Icônes de mai 68 : Les images ont une histoire
d'après Audrey Leblanc et Dominique Versavel

Loin de retracer le déroulement des événements de Mai 68 par le biais de l’illustration et de la photographie, l’exposition de la BnF interroge l’histoire même des images de mai-juin 1968 produites par le photojournalisme. Elle revient sur la représentation de ces événements et questionne la mémoire visuelle collective qui en découle. À ces fins, elle analyse les usages des images dans le contexte médiatique et culturel des cinquante ans passés.

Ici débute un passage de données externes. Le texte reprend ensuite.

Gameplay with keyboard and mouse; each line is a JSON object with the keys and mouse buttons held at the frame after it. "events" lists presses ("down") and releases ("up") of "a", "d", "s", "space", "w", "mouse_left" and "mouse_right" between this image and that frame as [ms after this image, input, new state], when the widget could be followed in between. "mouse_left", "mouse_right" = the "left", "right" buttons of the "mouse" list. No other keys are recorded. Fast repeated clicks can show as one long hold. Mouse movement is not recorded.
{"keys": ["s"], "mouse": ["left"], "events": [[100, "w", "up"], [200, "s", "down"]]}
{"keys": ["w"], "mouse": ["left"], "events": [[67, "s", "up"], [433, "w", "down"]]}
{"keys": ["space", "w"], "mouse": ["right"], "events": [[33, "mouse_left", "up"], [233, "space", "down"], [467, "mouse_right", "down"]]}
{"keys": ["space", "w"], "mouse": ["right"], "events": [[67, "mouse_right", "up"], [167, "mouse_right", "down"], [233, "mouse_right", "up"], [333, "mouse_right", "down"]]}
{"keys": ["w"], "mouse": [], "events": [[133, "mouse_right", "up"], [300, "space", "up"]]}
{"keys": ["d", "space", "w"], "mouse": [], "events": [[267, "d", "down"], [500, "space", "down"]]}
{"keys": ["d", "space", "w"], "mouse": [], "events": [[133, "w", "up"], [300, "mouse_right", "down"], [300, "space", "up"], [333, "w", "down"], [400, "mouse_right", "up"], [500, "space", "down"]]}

Histoire visuelle de Mai 68 : une construction médiatique

Parce qu’elle aborde le printemps 1968 au prisme de ses représentations médiatiques, l’exposition distingue les faits historiques de leurs formes médiatisées : l’appellation « Mai 68 », vraisemblablement héritée des médias, est employée pour ces dernières, tandis que « mai-juin 1968 » renvoie aux événements eux-mêmes, suivant la chronologie élargie établie par l’historiographie récente.
 

Photojournalisme et histoire : retour aux publications d’époque

Mai 68 marque l’histoire du photojournalisme en France dans un contexte, aujourd’hui idéalisé, de renouveau d’une profession qui réinvestit alors l’idée d’objectivité de la photographie dans la presse. Au sein d’un univers médiatique qui se présente comme un relais transparent des faits, sans élaboration (photo)journalistique, la publication immédiate d’une photographie ratifie sa valeur documentaire. Mais si c’est au nom de ce rôle de documentation historique que le photojournalisme de la seconde moitié du XXe siècle s’énonce partie prenante de l’histoire, c’est aussi en ce que certaines de ses images se distinguent comme des représentations exceptionnelles, durables et célèbres d’événements majeurs. Il construit ainsi sa propre légende autour de ces images notoires – désormais communément qualifiées d’« icônes » – comme autant de repères marquant son importance dans l’écriture de l’histoire. Dans la doxa professionnelle, l’icône est la forme iconographique idéale, alors même que cette représentation parfaitement aboutie d’un événement et sublimée par le milieu professionnel entre en contradiction avec la notion de document initialement associée aux photographies d’actualité. André Gunthert démontre comment l’évolution de ces dernières vers un statut culturel d’exception s’amorce précisément dans le contexte de la pop culture de la fin des années 1960. Selon cette nouvelle logique à l’œuvre, la persistance culturelle des images dans notre mémoire est expliquée par leur nature de documents exceptionnels, qu’une publication immédiate et en bonne place dans la presse magazine d’information de 1968 serait censée confirmer. Pourtant, cette explication ne résiste pas à une confrontation avec les publications d’époque, qui remettent implacablement en cause les assertions professionnelles. […]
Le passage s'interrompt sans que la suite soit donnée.